(Beginning of Records shown)

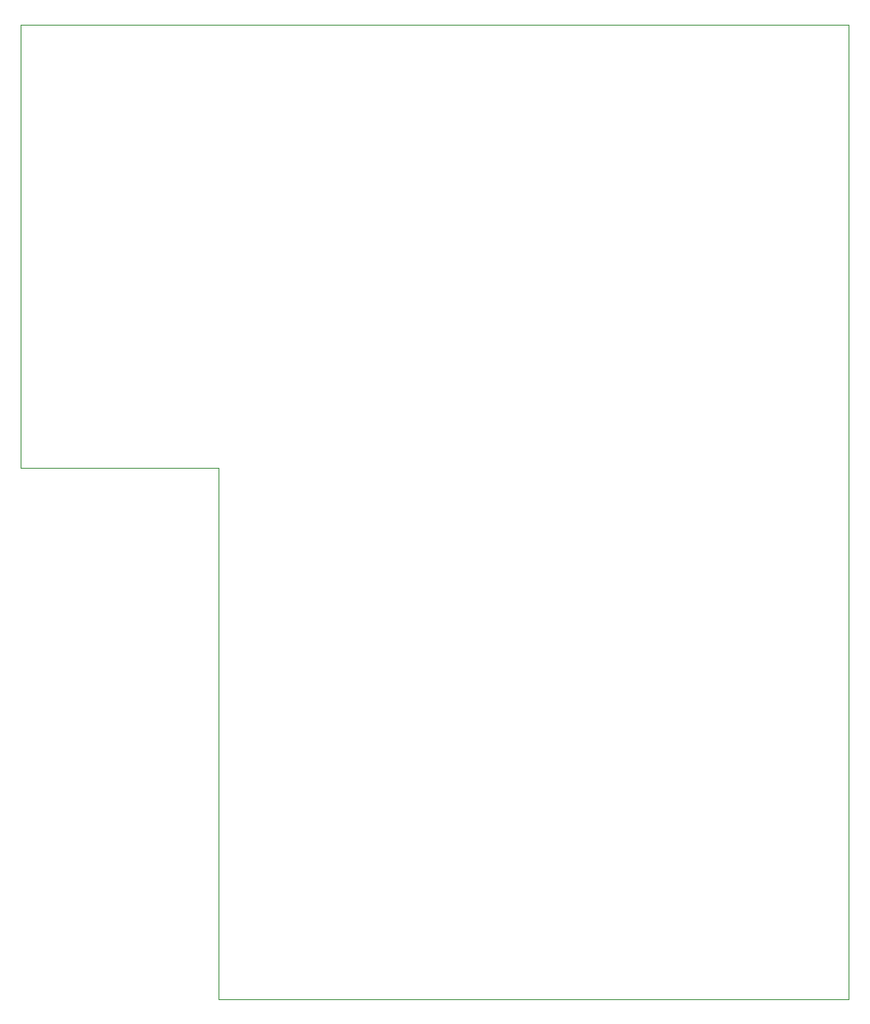
<source format=gbp>
%TF.GenerationSoftware,KiCad,Pcbnew,8.0.3*%
%TF.CreationDate,2024-07-30T19:30:49-07:00*%
%TF.ProjectId,ardxp1,61726478-7031-42e6-9b69-6361645f7063,v0.1*%
%TF.SameCoordinates,Original*%
%TF.FileFunction,Paste,Bot*%
%TF.FilePolarity,Positive*%
%FSLAX46Y46*%
G04 Gerber Fmt 4.6, Leading zero omitted, Abs format (unit mm)*
G04 Created by KiCad (PCBNEW 8.0.3) date 2024-07-30 19:30:49*
%MOMM*%
%LPD*%
G01*
G04 APERTURE LIST*
%TA.AperFunction,Profile*%
%ADD10C,0.050000*%
%TD*%
G04 APERTURE END LIST*
D10*
X40000000Y-40000000D02*
X40000000Y-85500000D01*
X60320000Y-85500000D02*
X60325000Y-140000000D01*
X40000000Y-85500000D02*
X60320000Y-85500000D01*
X60325000Y-140000000D02*
X125000000Y-140000000D01*
X125000000Y-40000000D02*
X40000000Y-40000000D01*
X125000000Y-140000000D02*
X125000000Y-40000000D01*
M02*

</source>
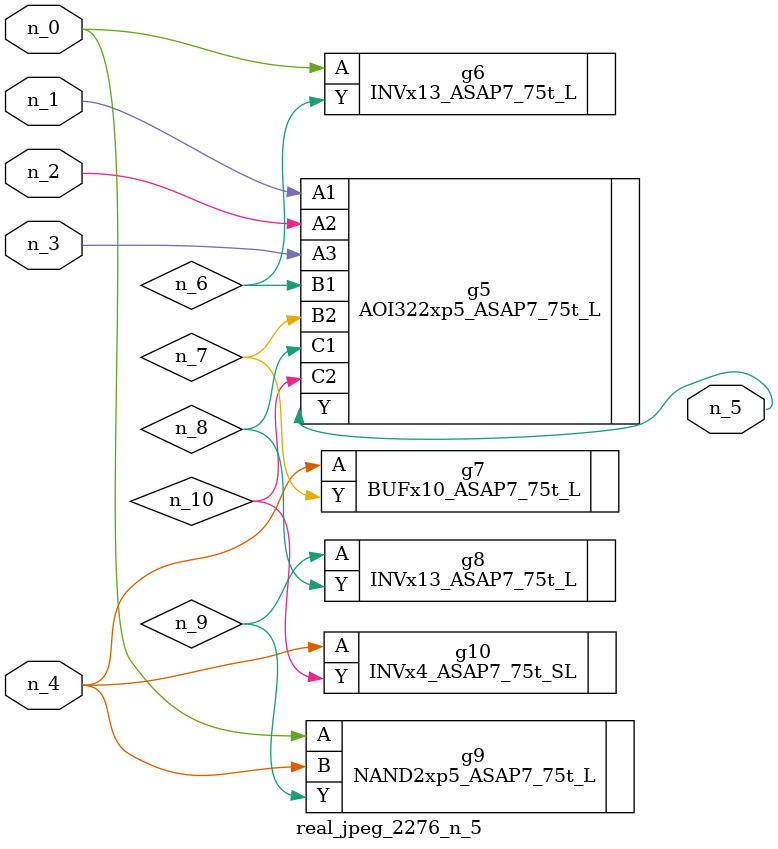
<source format=v>
module real_jpeg_2276_n_5 (n_4, n_0, n_1, n_2, n_3, n_5);

input n_4;
input n_0;
input n_1;
input n_2;
input n_3;

output n_5;

wire n_8;
wire n_6;
wire n_7;
wire n_10;
wire n_9;

INVx13_ASAP7_75t_L g6 ( 
.A(n_0),
.Y(n_6)
);

NAND2xp5_ASAP7_75t_L g9 ( 
.A(n_0),
.B(n_4),
.Y(n_9)
);

AOI322xp5_ASAP7_75t_L g5 ( 
.A1(n_1),
.A2(n_2),
.A3(n_3),
.B1(n_6),
.B2(n_7),
.C1(n_8),
.C2(n_10),
.Y(n_5)
);

BUFx10_ASAP7_75t_L g7 ( 
.A(n_4),
.Y(n_7)
);

INVx4_ASAP7_75t_SL g10 ( 
.A(n_4),
.Y(n_10)
);

INVx13_ASAP7_75t_L g8 ( 
.A(n_9),
.Y(n_8)
);


endmodule
</source>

(End of Records shown)

## [Work required]
In the entries above, locate every line with the word "source" and copy it.

## [Expected output]
<source format=gbp>
</source>
<source format=v>
</source>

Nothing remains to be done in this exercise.